While I agree that "simple tabular reports would be good," I think putting all of this information in one table stretches "simple" pretty far, at least from the perspective of gathering all the required data at scale. That said, I think most of the items in your list could be fairly easy to query for (except for namespaces, since I'm not sure what that refers to in the Drupal 8 context). The data for others, like "AIP generated" and "AIP generated date" are a bit more challenging to pull since there is currently no standard source for this info. Islandora Bagger could be made to record when a Bag was generated, and the Repository Reports module can pull data from external sources like Islandora Bagger. I'd like to investigate if we could combine several discrete reports together into a larger dataset, assuming we could glue them together with some data like node IDs/UUIDs, etc.
Islandora Riprap provides site admins with fixity data, including a chart showing failed fixity events. It would be interesting to see if we could pull in data from Riprap into a report managed by Repository Reports.
@Natkeeran it occured to me that we could create a set of Views field plugins that generate some of the data you are describing, which could then be used in standard Views. Islandora Riprap already uses this technique. That module provides a "Fixity Auditing" View field plugin that queries Riprap for fixity events on each media that show up in Islandora's "Manage Media" view. When the "field" the plugin defines is added to that View, it renders the data like this (it's the right-most field in this example):
I think this is worth exploring, since it builds on Views and provides an easy way for developers to add new types of data later.
@mjordan Thank you. Sorry for this delayed response.
Yes, you are right. It won't be a single source. The plugin approach works well.
In esses, our major use cases, really know how many actual/conceptual objects we have, how much storage it is taking, preservation related information such as file formats, checksum, AIP generated or not as noted above.
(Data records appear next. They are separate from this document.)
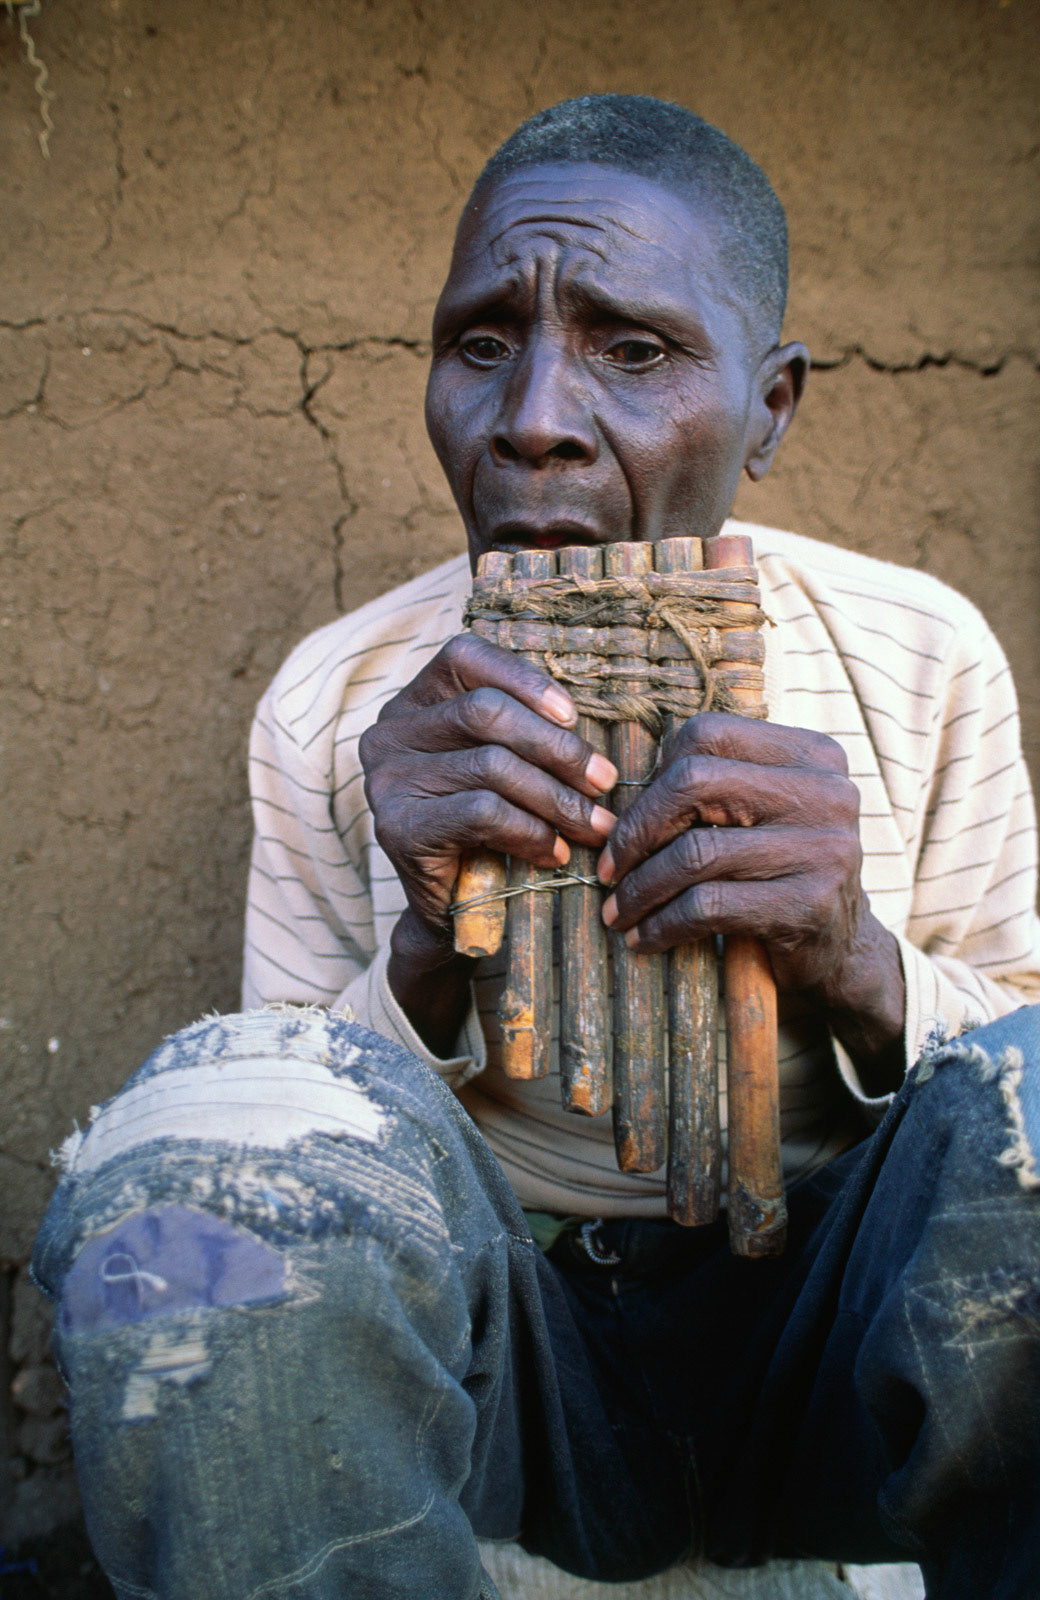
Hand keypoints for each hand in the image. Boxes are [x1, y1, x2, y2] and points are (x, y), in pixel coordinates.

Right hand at [359, 634, 616, 1055]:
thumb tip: (584, 715)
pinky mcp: (398, 829)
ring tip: (594, 825)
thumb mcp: (506, 768)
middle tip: (604, 782)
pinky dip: (532, 832)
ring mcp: (386, 781)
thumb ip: (525, 729)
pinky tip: (556, 852)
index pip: (463, 658)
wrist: (452, 916)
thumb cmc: (489, 832)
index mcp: (412, 704)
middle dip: (557, 748)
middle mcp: (387, 735)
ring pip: (492, 765)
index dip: (523, 679)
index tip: (573, 716)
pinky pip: (483, 812)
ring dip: (557, 798)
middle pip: (485, 712)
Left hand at [597, 712, 904, 1086]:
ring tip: (617, 912)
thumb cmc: (777, 874)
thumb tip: (613, 786)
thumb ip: (713, 785)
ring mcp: (825, 848)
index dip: (653, 778)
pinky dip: (662, 925)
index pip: (707, 735)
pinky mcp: (809, 904)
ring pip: (694, 852)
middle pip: (694, 783)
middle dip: (635, 831)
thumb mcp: (759, 814)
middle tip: (607, 870)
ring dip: (639, 889)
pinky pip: (708, 906)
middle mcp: (827, 793)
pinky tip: (643, 939)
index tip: (628, 822)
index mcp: (813, 754)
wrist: (839, 950)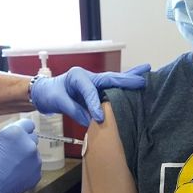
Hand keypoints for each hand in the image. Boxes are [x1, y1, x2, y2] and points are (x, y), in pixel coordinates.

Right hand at [0, 118, 40, 192]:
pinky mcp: (37, 174)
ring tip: (11, 166)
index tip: (18, 134)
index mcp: (15, 133)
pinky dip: (27, 169)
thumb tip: (12, 136)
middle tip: (11, 151)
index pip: (28, 124)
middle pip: (32, 137)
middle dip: (24, 142)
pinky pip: (34, 167)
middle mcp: (29, 144)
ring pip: (33, 153)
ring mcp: (35, 161)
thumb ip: (4, 134)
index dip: (21, 129)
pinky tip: (14, 174)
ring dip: (25, 156)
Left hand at [30, 64, 150, 125]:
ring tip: (147, 71)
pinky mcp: (98, 90)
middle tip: (143, 81)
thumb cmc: (49, 93)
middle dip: (126, 80)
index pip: (90, 90)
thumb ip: (73, 110)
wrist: (45, 92)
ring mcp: (95, 82)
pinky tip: (139, 81)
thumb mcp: (56, 101)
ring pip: (115, 80)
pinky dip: (126, 84)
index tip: (100, 118)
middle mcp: (90, 77)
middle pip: (110, 78)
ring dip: (131, 78)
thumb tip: (90, 120)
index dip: (95, 104)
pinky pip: (113, 88)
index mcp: (78, 76)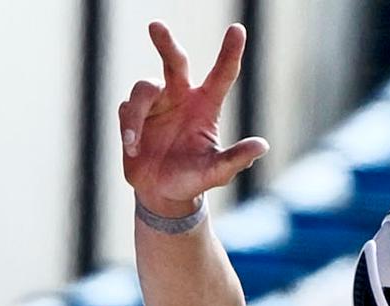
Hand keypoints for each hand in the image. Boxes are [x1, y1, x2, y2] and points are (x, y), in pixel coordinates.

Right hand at [118, 22, 268, 216]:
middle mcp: (180, 96)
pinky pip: (126, 110)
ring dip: (137, 114)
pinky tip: (133, 149)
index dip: (230, 52)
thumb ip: (236, 159)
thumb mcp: (216, 172)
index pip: (221, 75)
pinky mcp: (133, 113)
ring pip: (144, 88)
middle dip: (166, 44)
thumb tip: (263, 146)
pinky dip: (129, 128)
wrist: (161, 194)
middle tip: (155, 26)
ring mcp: (156, 102)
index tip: (237, 29)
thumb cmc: (192, 179)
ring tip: (133, 142)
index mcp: (205, 105)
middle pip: (174, 62)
I see that you have created a module. Will evaluate and provide feedback. Thank you.
@mjordan
Here is an initial list of fields/information that would be useful to have in preservation reports: https://docs.google.com/spreadsheets/d/1sFYqzeXZnEDNCnrPGgQR9A73a9wparhhtVnCriWVi1U/edit?usp=sharing
We are currently doing a review for 7.x stack preservation reports/features, and can provide a more concreate list that would be of local interest in a week or two. Thank you.